■ **Listed entries**:
╭──

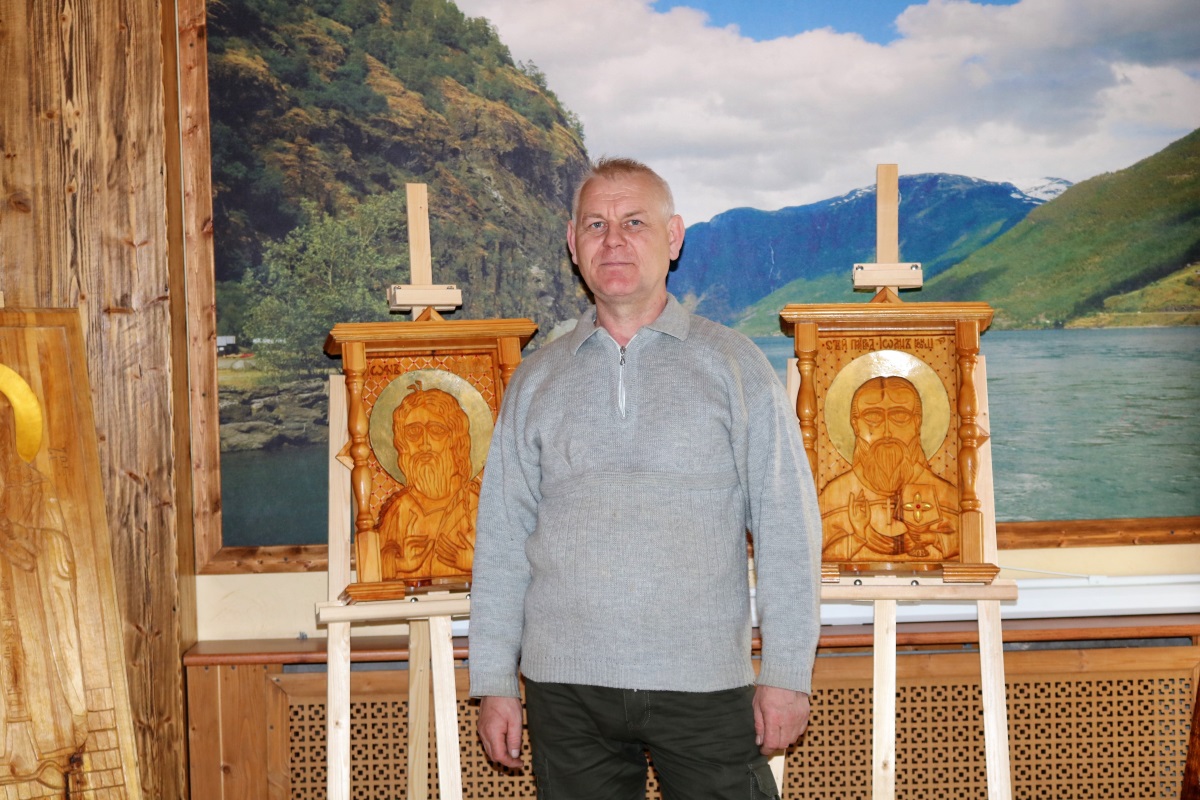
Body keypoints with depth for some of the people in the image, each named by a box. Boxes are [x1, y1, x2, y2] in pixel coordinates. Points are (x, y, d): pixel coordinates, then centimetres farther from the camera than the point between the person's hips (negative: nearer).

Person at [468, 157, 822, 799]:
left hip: (706, 684, -2)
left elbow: (785, 527, 1)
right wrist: (493, 680, 5)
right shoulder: (537, 380, 10)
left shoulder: (733, 365, 4)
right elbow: (502, 536, 10)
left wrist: (787, 674, -5)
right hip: (565, 688, 2)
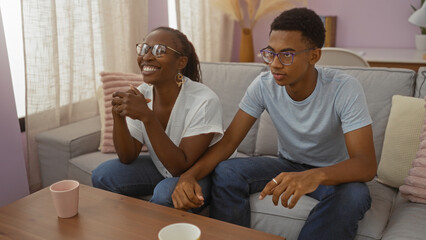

╰──

Swap every "wrist" in the data for "hand" and write all the lines out again with nothing else changed. Leave the pictures out.

Body keypoints with depth for some of the people in the image, each named by a box. Boxes are [x1, y1, x2, y2] in pixel coordinates. Points are (x, y, d): pixel coordinates, then centimetres farther from the camera than the point between the person's hips (negative: nearer).

Person at [468, 157, 822, 799]:
left hip: (706, 684, -2)
left elbow: (785, 527, 1)
right hand: (493, 680, 5)
right shoulder: (537, 380, 10)
left shoulder: (733, 365, 4)
right elbow: (502, 536, 10)
left hand: (787, 674, -5)
right hip: (565, 688, 2)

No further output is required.